◆ Stated problem:
Quote every line of the items below word for word, leaving out the pictures.

◆ Supplied material:
*****
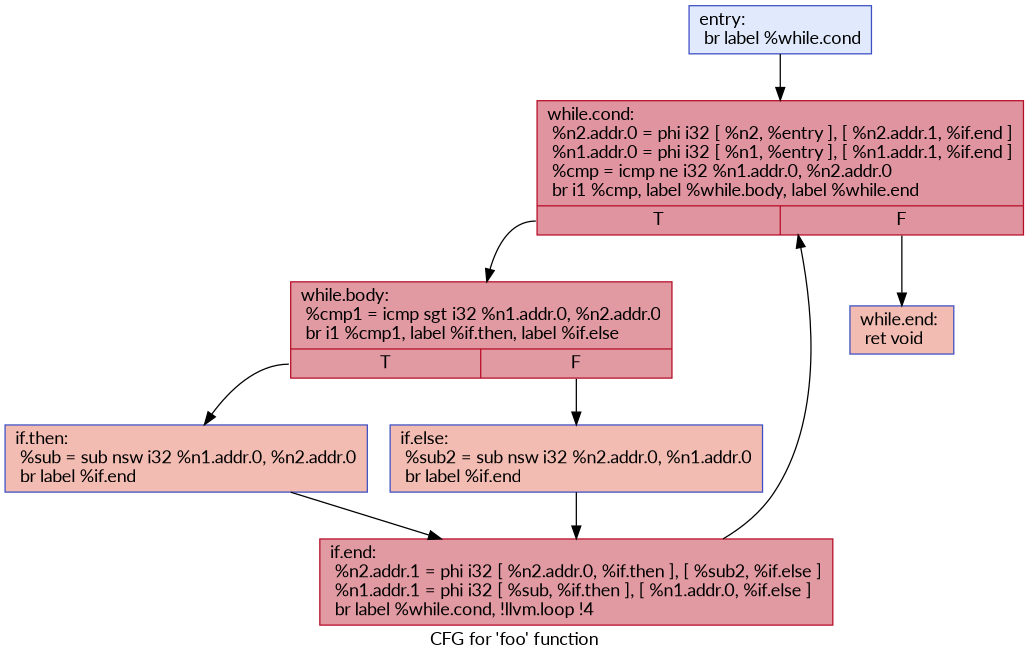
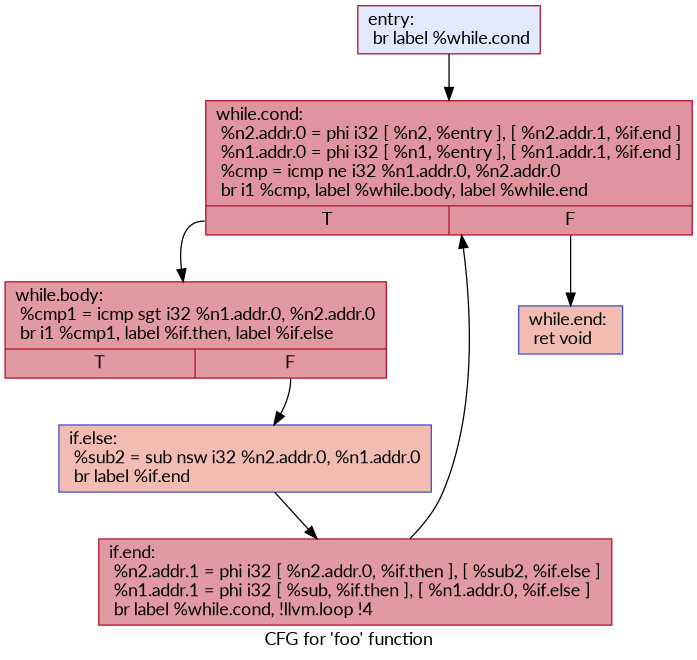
  digraph {
    fontname=Lato
    label="CFG for 'foo' function"
    node [color="#3d50c3ff" fillcolor="#e1675170" fontname=Lato shape=record style=filled]
    edge [fontname=Lato]
-   n1 [fillcolor="#b9d0f970" label="{entry:\l  br label %while.cond\l}"]
+   n1 [color="#b70d28ff" fillcolor="#b9d0f970" label="{entry:\l  br label %while.cond\l}"]
    n2 [color="#b70d28ff" fillcolor="#b70d2870" label="{while.cond:                                       \l  %n2.addr.0 = phi i32 [ %n2, %entry ], [ %n2.addr.1, %if.end ]\l  %n1.addr.0 = phi i32 [ %n1, %entry ], [ %n1.addr.1, %if.end ]\l  %cmp = icmp ne i32 %n1.addr.0, %n2.addr.0\l  br i1 %cmp, label %while.body, label %while.end\l|{<s0>T|<s1>F}}"]
    n3 [color="#b70d28ff" fillcolor="#bb1b2c70" label="{while.body:                                       \l  %cmp1 = icmp sgt i32 %n1.addr.0, %n2.addr.0\l  br i1 %cmp1, label %if.then, label %if.else\l|{<s0>T|<s1>F}}"]
    n4 [label="{while.end:                                        \l  ret void\l}"]
-   n5 [label="{if.then:                                          \l  %sub = sub nsw i32 %n1.addr.0, %n2.addr.0\l  br label %if.end\l}"]
    n6 [label="{if.else:                                          \l  %sub2 = sub nsw i32 %n2.addr.0, %n1.addr.0\l  br label %if.end\l}"]
    n7 [color="#b70d28ff" fillcolor="#bb1b2c70" label="{if.end:                                           \l  %n2.addr.1 = phi i32 [ %n2.addr.0, %if.then ], [ %sub2, %if.else ]\l  %n1.addr.1 = phi i32 [ %sub, %if.then ], [ %n1.addr.0, %if.else ]\l  br label %while.cond, !llvm.loop !4\l}"]
    n1 -> n2
    n2 -> n3 [tailport=s0]
    n2 -> n4 [tailport=s1]
-   n3 -> n5 [tailport=s0]
    n3 -> n6 [tailport=s1]
-   n5 -> n7
    n6 -> n7
    n7 -> n2
  }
*****
◆ Answer to this task:
  digraph {
    fontname=Lato
    label="CFG for 'foo' function"
    node [color="#3d50c3ff" fillcolor="#e1675170" fontname=Lato shape=record style=filled]
    edge [fontname=Lato]
-   n1 [fillcolor="#b9d0f970" label="{entry:\l  br label %while.cond\l}"]
+   n1 [color="#b70d28ff" fillcolor="#b9d0f970" label="{entry:\l  br label %while.cond\l}"]
    n2 [color="#b70d28ff" fillcolor="#b70d2870" label="{while.cond:                                       \l  %n2.addr.0 = phi i32 [ %n2, %entry ], [ %n2.addr.1, %if.end ]\l  %n1.addr.0 = phi i32 [ %n1, %entry ], [ %n1.addr.1, %if.end ]\l  %cmp = icmp ne i32 %n1.addr.0, %n2.addr.0\l  br i1 %cmp, label %while.body, label %while.end\l|{<s0>T|<s1>F}}"]
    n3 [color="#b70d28ff" fillcolor="#bb1b2c70" label="{while.body:                                       \l  %cmp1 = icmp sgt i32 %n1.addr.0, %n2.addr.0\l  br i1 %cmp1, label %if.then, label %if.else\l|{<s0>T|<s1>F}}"]
    n4 [label="{while.end:                                        \l  ret void\l}"]
-   n5 [label="{if.then:                                          \l  %sub = sub nsw i32 %n1.addr.0, %n2.addr.0\l  br label %if.end\l}"]
    n6 [label="{if.else:                                          \l  %sub2 = sub nsw i32 %n2.addr.0, %n1.addr.0\l  br label %if.end\l}"]
    n7 [color="#b70d28ff" fillcolor="#bb1b2c70" label="{if.end:                                           \l  %n2.addr.1 = phi i32 [ %n2.addr.0, %if.then ], [ %sub2, %if.else ]\l  %n1.addr.1 = phi i32 [ %sub, %if.then ], [ %n1.addr.0, %if.else ]\l  br label %while.cond, !llvm.loop !4\l}"]
    n1 -> n2
    n2 -> n3 [tailport=s0]
    n2 -> n4 [tailport=s1]
-   n3 -> n5 [tailport=s0]
    n3 -> n6 [tailport=s1]
-   n5 -> n7
    n6 -> n7
    n7 -> n2
  }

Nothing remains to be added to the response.